Evidentemente, o longa falha em muitos momentos, mas no geral preserva alguma dignidade tanto? da protagonista quanto do projeto como um todo.

 

 

 

É a história de Almut (Florence Pugh), chef de cozinha cheia de vivacidade que se apaixona por um executivo gentil, mas meio desbotado, Tobias (Andrew Garfield). Ela descobre que o câncer que julgava superado voltou, desta vez mais agressivo e sem lhe dar chances de sobrevivência. O casal precisa se adaptar à nova rotina, embora percalços variados atrapalhem o convívio.

 

Parece até uma história romântica banal e de fato é, em essência, mas o diretor John Crowley procura narrar a trama de modo menos corriqueiro. Faz uso de idas e vindas temporais, no começo obtendo resultados bastante satisfatórios, sempre com alguma pequena surpresa ao espectador.

 

Sabor especial

 

Os cortes são muito bem efetuados e espertamente escolhidos, então o filme tem um sabor especial de constante descoberta em sua metade inicial. Mas nos acostumamos com a fórmula, e de repente tudo começa a ter menos relevância do que o lado lúdico de tentar adivinhar qual será o próximo espavento que o roteiro vai nos propiciar.

 

Propositalmente ou não, o repertório de firulas da narrativa logo assume seu esgotamento. Quando o filme deixa de depender tanto das mudanças temporais e passa a ficar mais fixo em tempos determinados, inicialmente dá a impressão de que a coisa toda vai eclodir na mesmice das comédias românticas habituais.
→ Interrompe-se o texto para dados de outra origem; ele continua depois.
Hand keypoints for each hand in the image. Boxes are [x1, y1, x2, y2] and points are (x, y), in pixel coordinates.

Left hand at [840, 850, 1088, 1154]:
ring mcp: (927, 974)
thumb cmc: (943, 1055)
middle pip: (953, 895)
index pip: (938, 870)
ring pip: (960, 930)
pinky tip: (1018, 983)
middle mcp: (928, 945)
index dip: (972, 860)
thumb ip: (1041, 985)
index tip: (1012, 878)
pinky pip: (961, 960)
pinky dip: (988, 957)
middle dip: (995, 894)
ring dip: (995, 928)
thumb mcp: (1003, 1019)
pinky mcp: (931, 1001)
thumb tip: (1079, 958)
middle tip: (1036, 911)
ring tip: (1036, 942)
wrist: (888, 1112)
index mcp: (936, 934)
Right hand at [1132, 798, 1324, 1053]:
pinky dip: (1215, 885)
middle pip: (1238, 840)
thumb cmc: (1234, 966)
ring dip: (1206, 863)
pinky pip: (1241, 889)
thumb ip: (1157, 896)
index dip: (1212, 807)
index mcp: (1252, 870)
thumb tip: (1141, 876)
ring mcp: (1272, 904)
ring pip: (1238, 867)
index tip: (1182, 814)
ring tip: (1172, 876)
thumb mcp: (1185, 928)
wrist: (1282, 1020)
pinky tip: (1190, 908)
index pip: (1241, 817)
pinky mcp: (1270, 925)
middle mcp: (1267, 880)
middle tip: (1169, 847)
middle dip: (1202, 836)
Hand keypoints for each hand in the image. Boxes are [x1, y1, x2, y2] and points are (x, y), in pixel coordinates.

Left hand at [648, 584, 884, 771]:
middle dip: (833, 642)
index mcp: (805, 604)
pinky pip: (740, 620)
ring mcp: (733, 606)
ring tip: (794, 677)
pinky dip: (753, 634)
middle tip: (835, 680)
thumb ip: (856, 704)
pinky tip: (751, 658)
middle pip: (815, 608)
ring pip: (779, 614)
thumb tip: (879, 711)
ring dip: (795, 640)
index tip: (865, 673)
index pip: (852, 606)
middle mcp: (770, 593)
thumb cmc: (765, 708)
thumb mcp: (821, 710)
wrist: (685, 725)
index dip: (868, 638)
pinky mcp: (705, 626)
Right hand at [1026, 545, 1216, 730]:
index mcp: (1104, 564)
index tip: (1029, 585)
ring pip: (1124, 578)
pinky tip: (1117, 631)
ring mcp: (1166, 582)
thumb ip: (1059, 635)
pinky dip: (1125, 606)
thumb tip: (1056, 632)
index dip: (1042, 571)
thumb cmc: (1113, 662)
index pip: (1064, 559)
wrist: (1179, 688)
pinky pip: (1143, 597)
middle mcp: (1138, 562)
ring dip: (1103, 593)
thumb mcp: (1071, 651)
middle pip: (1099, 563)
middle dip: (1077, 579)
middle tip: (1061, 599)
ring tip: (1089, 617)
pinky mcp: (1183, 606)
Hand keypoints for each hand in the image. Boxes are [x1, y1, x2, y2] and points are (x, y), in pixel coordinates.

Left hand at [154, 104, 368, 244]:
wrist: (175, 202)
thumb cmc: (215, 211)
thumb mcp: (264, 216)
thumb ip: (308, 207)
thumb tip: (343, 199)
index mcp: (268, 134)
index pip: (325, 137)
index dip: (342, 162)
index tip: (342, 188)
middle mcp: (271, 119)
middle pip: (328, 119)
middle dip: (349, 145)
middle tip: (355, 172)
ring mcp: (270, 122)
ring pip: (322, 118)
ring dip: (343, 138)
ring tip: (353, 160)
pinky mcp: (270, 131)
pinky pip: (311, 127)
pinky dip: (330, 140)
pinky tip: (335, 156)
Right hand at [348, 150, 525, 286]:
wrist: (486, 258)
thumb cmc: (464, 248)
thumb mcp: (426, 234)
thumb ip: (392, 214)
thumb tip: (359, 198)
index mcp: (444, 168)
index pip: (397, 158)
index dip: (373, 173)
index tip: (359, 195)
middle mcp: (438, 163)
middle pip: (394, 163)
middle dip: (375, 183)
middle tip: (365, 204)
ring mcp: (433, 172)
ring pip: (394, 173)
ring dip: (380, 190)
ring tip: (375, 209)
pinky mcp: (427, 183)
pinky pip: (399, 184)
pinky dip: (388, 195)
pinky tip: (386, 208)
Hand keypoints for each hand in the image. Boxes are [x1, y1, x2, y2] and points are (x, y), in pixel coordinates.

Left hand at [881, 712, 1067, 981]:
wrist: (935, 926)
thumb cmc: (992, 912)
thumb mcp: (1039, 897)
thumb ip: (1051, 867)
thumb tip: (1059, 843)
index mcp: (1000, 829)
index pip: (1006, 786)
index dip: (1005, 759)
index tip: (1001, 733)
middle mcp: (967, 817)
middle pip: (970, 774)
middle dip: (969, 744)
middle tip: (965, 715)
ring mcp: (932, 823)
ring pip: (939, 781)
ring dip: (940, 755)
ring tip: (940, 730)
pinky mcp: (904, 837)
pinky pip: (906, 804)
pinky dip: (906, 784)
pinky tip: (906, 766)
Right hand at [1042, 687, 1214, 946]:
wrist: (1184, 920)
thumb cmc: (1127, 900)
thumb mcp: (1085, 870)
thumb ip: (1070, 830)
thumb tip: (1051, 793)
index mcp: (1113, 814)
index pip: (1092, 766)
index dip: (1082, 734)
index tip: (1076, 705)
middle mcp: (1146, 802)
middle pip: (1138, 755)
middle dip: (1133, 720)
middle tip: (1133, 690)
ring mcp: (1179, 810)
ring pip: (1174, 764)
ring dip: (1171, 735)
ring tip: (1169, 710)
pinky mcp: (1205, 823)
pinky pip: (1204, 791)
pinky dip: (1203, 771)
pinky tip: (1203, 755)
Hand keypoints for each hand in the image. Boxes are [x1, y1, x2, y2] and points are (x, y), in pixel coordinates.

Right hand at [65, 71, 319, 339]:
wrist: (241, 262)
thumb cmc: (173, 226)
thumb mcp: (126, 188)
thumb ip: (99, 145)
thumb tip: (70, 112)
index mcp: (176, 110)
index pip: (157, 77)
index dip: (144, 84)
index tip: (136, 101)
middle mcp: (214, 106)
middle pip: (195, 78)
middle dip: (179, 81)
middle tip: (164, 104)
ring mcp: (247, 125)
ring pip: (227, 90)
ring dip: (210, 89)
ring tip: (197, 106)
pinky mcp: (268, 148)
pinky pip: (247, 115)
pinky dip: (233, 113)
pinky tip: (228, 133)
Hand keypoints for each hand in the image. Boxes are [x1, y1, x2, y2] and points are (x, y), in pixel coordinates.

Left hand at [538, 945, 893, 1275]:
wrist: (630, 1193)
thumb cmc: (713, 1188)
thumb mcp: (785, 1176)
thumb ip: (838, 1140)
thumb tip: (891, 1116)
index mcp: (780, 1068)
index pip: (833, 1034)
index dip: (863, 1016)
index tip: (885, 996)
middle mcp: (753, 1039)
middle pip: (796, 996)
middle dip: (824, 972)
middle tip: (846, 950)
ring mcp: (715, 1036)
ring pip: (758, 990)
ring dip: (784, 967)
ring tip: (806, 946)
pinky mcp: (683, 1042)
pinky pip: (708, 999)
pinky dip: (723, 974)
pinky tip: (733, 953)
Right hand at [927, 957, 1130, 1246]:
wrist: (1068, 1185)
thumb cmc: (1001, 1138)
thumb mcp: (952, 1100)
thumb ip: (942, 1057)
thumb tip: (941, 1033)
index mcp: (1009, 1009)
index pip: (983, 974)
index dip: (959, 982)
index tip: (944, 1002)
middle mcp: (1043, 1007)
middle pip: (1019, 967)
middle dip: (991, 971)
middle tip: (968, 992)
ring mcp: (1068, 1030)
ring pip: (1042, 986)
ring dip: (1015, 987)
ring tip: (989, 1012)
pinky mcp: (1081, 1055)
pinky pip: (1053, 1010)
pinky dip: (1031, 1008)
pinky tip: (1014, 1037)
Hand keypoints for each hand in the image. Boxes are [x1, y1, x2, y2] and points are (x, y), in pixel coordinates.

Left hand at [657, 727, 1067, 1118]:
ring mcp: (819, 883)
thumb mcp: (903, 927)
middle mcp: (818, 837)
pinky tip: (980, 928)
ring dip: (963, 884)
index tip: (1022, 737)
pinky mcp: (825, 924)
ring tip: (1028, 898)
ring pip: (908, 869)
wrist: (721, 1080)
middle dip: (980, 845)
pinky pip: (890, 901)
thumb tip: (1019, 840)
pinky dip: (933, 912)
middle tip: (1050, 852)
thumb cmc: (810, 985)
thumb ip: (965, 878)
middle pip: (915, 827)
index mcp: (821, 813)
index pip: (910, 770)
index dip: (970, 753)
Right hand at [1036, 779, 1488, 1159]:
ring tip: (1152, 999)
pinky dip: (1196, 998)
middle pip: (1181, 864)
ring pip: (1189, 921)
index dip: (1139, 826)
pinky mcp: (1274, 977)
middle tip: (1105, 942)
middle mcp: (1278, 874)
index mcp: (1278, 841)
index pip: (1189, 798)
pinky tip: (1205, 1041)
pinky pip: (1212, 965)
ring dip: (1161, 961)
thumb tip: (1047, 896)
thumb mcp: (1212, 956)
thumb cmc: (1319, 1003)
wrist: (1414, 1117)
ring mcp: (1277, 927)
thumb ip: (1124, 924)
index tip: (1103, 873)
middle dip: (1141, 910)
Existe um princípio de decepção, ali.

 

 

Felizmente, nesse ponto, a situação dramática envolvendo o casal Almut e Tobias já tinha conseguido força própria. Finalmente, os temas de fundo do longa acabam surgindo, naturalmente.

 

Crowley consegue resultados excelentes, se levarmos em conta que a escalação do elenco não tinha muito para funcionar.

 

 

Pugh é uma das melhores atrizes de sua geração. Mas tem uma face que, mesmo relaxada, parece dura, impaciente demais. Não é a atriz ideal ou, ao menos, a arquetípica para comédias românticas.

 


Garfield é ator cujo rosto sugere quase sempre uma pessoa dócil, passiva e por vezes até meio abobada. Nas cenas em que contracenam, Pugh não deixa muita escolha ao parceiro que não seja lacrimejar.

 

Curiosamente há alguma química entre eles, embora não tanta. Mas o suficiente para não prestarmos muita atenção a idiotices identitárias do roteiro, como a desnecessária indicação de que Almut é bissexual.

 


Isso surge de forma tão antinatural que parece ser um salvo-conduto para a personagem poder ter certas posições talvez “assertivas” demais para uma mulher hétero. Ou, pior ainda: para chancelar o desejo de Almut de nunca ter filhos.

 

 

Nessas pequenas mas importantes inabilidades, o filme perde a capacidade de discutir questões mais centrais com relevância. E de se distinguir para além das estripulias temporais momentaneamente prazerosas, mas esquecíveis em não muito longo prazo. (Bruno Ghetti/Folhapress) 

 

“TODO TEMPO QUE TEMOS”


EUA, 2024, 107 min. De John Crowley, com Andrew Garfield, Florence Pugh e Marama Corlett. Em cartaz nos cinemas BH, Boulevard, Cidade, Del Rey, Diamond, Itaú, Minas, Partage Betim, Ponteio, UNA Cine Belas Artes, Via e Itaú.